Following Bush's determination that "Geneva Doesn't Apply" and various memos from Gonzales, Yoo and Bybee authorized and justifyed the use of a variety of harsh interrogation methods which were first tested on Zubaydah in Thailand, these were then exported in response to requests from the commanders at GTMO. Following that request in Dec of 2002 SECDEF Rumsfeld authorized new techniques such as hooding, stress positions, nudity, the use of phobias, dogs, sensory deprivation, environmental controls (hypothermia), sexual humiliation as a way to "soften up" detainees.

On that memo Rumsfeld handwrote..."I stand for 8-10 hours a day. Why is standing limited to 4 hours?" Rumsfeld used a "standing desk" for doing his work, the problem with his argument is that he has freedom to move and shift positions, but in a standing stress position the subjects movements are limited which can over the coarse of time induce renal failure and death. That's why the 4-hour limit.

In January of 2003 the commander at Bagram AFB, Afghanistan officially implemented the new Rumsfeld's techniques going far beyond the Army Field Manual, which is written to be consistent with Geneva. This ultimately results in the death of several detainees (A clear violation of even the "Bybee Standard").

In August of 2003 on recommendations from Lt. Gen Sanchez, Rumsfeld sent the commander of Guantanamo (Gen. Miller) to Abu Ghraib to Gitmo-ize it. The new commander removed the authority of the standard base commander Gen. Kaprinski over the "Hard Site" and positions the MP's handling prisoners there under the command of Military Intelligence, then proceeded to implement The same tactics Rumsfeld had previously approved for GITMO and Bagram

The pictures that we all saw at Abu Ghraib, the hooding, the nudity, and stress positions were all authorized by Rumsfeld and exported to the Hard Site on his orders. The argument has long been that this wasn't an "Intelligence Mission" because those who were mistreated clearly were not high-value members of al Qaeda, but using his sources journalist Sy Hersh (who first broke the Abu Ghraib story) has found the explanation for all this. In his book "Chain of Command" he argues that this treatment was intended to be used a s blackmail (hence all the pictures and photos) against low-value targets who would them be released and coerced into becoming spies against the insurgency.
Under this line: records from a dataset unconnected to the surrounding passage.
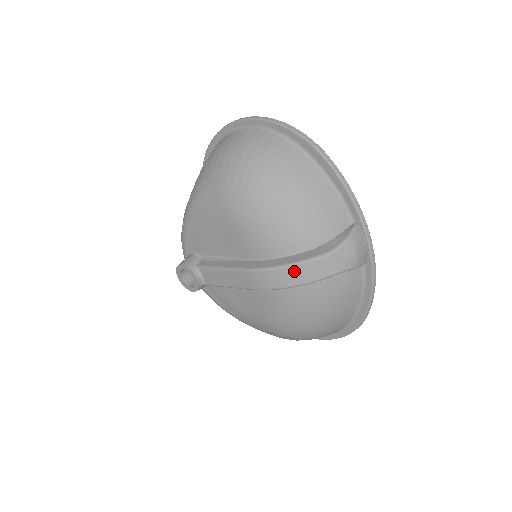
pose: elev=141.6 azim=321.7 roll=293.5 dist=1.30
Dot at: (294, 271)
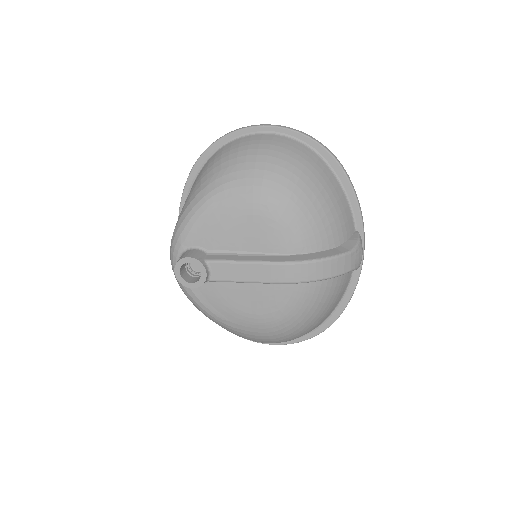
Dot at: (324, 265)
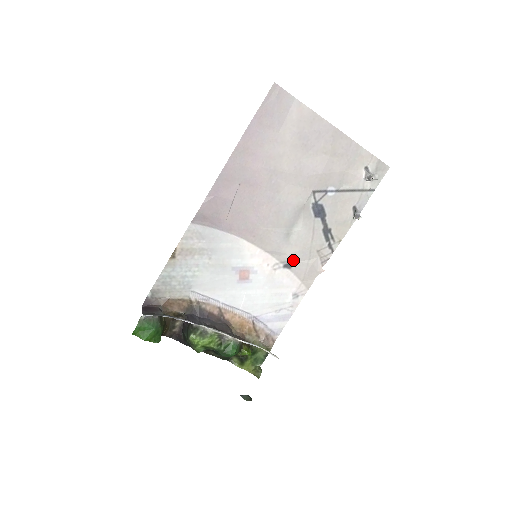
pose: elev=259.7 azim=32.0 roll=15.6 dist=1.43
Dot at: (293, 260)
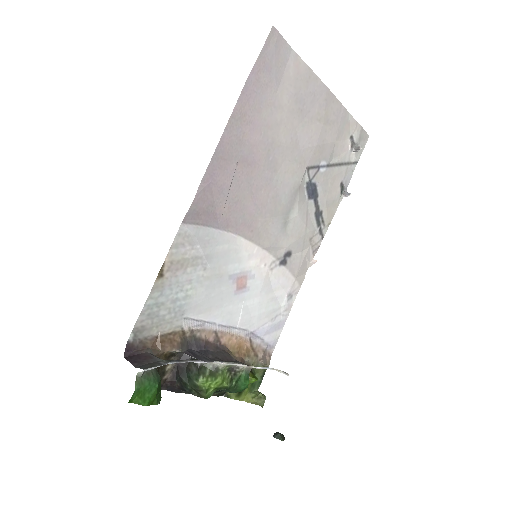
Dot at: (288, 254)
The original idea behind the sexually humiliating photos taken at Abu Ghraib, Hersh said he had heard, was to use them as blackmail so that the newly released prisoners - many of whom were ordinary Iraqi thieves or even civilian bystanders rounded up in dragnets - would act as informants. "We operate on guilt, [Muslims] operate on shame," Hersh explained. "The idea of photographing an Arab man naked and having him simulate homosexual activity, and having an American GI woman in the photographs, is the end of society in their eyes."
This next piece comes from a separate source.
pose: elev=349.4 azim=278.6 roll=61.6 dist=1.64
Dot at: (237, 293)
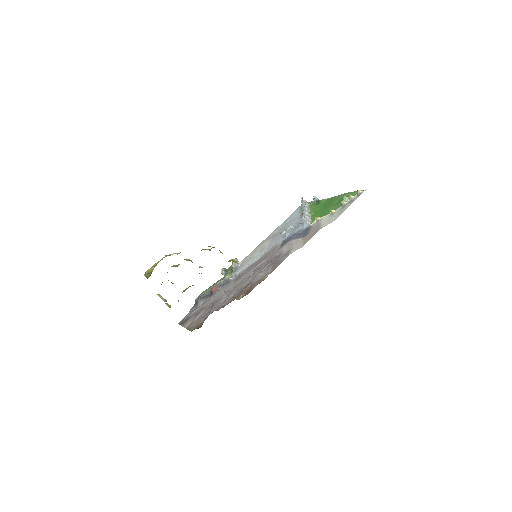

Abu Ghraib was no boating accident, it was a Covert Op.

This is why even in while putting together the Taguba Report, investigators into Abu Ghraib were prohibited from looking at the actions and motivations of higher-ups, and instead told to focus on scapegoats like Grainer and England who were for the most part only doing what Un-ranked Military Intelligence Officers had instructed them to do.